**Exercise requirements**
Revise the records below by replacing every occurrence of "Transcribe" with "Write out", keeping everything else the same.

* START Data shown *

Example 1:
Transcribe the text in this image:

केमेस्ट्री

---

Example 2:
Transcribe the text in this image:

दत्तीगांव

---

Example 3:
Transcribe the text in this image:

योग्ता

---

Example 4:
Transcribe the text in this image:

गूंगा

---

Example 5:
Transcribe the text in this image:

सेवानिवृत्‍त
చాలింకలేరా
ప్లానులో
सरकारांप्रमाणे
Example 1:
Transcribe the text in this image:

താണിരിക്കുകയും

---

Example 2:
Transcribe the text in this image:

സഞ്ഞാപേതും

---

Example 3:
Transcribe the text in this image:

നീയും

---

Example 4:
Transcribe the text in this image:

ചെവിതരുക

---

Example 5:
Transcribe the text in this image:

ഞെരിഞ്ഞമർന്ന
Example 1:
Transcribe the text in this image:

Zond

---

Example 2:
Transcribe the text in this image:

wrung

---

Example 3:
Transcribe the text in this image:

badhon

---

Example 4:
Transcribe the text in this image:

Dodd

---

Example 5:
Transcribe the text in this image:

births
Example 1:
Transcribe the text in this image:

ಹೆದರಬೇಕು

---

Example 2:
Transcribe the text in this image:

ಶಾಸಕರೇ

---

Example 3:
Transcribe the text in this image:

* END Data shown *

**Written solution**
Example 1:
Write out the text in this image:

केमेस्ट्री

---

Example 2:
Write out the text in this image:

दत्तीगांव

---

Example 3:
Write out the text in this image:

योग्ता

---

Example 4:
Write out the text in this image:

गूंगा

---

Example 5:
Write out the text in this image:

सेवानिवृत्‍त
చాలింకలేరా
ప్లానులో
सरकारांप्रमाणे
Example 1:
Write out the text in this image:

താണിരിക്കുകയും

---

Example 2:
Write out the text in this image:

സഞ്ഞാപേതും

---

Example 3:
Write out the text in this image:

നീയും

---

Example 4:
Write out the text in this image:

ചെവിതരുക

---

Example 5:
Write out the text in this image:

ഞെരിഞ്ഞമർന്ന
Example 1:
Write out the text in this image:

Zond

---

Example 2:
Write out the text in this image:

wrung

---

Example 3:
Write out the text in this image:

badhon

---

Example 4:
Write out the text in this image:

Dodd

---

Example 5:
Write out the text in this image:

births
Example 1:
Write out the text in this image:

ಹೆದರಬೇಕು

---

Example 2:
Write out the text in this image:

ಶಾಸಕರೇ

---

Example 3:
Write out the text in this image:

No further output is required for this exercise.